■ EXERCISE INSTRUCTIONS: For the data below, give again exactly the lines from the one containing "お野菜 イタリアンパセリ 大葉 キャベツ 生牧草" through the one containing "Mga contact", both ends included, and no others.
########################################
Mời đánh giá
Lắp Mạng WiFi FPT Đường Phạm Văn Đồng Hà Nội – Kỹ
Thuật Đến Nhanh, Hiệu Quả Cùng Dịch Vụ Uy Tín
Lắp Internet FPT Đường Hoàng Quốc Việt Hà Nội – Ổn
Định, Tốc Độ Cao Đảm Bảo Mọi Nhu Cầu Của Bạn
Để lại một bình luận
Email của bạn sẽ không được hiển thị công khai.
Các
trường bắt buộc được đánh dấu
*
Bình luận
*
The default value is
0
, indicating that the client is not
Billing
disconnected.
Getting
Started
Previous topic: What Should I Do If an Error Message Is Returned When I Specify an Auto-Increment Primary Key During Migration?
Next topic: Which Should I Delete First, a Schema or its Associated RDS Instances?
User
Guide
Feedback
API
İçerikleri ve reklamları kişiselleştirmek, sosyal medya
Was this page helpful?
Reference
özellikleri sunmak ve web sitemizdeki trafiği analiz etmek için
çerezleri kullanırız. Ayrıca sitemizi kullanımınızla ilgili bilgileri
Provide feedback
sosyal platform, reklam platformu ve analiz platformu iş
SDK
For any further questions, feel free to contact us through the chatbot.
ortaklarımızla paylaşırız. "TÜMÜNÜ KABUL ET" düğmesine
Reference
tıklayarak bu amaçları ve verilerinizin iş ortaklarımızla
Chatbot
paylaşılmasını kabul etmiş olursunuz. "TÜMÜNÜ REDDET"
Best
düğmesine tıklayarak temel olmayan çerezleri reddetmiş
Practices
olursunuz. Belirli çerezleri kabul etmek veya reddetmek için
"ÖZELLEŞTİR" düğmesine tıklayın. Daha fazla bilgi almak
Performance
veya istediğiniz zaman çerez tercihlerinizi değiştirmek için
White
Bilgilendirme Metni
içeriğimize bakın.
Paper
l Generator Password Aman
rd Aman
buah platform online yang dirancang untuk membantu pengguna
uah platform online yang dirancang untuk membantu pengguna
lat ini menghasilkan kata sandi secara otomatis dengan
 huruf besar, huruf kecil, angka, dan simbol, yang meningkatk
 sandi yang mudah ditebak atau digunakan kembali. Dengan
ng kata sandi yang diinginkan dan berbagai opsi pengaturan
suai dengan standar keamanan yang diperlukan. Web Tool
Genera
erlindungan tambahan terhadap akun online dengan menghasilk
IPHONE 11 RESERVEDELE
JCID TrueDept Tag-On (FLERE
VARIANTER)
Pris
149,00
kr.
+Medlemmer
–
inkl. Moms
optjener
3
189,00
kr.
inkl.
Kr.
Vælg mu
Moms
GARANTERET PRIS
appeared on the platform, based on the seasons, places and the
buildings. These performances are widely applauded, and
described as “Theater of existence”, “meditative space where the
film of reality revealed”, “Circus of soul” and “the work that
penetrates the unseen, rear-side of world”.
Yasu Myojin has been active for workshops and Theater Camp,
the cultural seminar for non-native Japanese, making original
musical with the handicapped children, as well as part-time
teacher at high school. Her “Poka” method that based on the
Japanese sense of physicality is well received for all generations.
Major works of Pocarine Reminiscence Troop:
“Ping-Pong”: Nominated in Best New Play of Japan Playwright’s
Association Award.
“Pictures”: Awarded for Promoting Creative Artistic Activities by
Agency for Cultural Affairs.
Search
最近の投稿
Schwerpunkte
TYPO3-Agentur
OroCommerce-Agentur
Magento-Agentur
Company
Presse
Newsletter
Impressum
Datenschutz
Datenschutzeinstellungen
########################################
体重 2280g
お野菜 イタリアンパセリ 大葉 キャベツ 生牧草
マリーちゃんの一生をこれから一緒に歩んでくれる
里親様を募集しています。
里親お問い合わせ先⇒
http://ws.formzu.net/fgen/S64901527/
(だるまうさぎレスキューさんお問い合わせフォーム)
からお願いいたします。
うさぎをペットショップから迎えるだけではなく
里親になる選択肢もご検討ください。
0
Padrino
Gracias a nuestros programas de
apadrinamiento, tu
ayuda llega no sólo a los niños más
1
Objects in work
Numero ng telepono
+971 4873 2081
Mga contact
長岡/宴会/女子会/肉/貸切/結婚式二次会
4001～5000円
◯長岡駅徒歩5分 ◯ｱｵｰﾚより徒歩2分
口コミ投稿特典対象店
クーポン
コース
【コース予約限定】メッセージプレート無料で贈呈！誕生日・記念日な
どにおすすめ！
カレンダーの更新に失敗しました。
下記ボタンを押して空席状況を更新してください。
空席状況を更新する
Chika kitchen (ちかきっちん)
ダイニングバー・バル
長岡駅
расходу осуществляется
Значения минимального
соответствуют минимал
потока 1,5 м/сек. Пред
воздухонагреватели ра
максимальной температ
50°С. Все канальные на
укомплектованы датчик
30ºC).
########################################
■ RESULT:
お野菜 イタリアンパセリ 大葉 キャベツ 生牧草
マリーちゃんの一生をこれから一緒に歩んでくれる
里親様を募集しています。
里親お問い合わせ先⇒
http://ws.formzu.net/fgen/S64901527/
(だるまうさぎレスキューさんお問い合わせフォーム)
からお願いいたします。
うさぎをペットショップから迎えるだけではなく
里親になる選択肢もご検討ください。
0
Padrino
Gracias a nuestros programas de
apadrinamiento, tu
ayuda llega no sólo a los niños más
1
Objects in work
Numero ng telepono
+971 4873 2081
Mga contact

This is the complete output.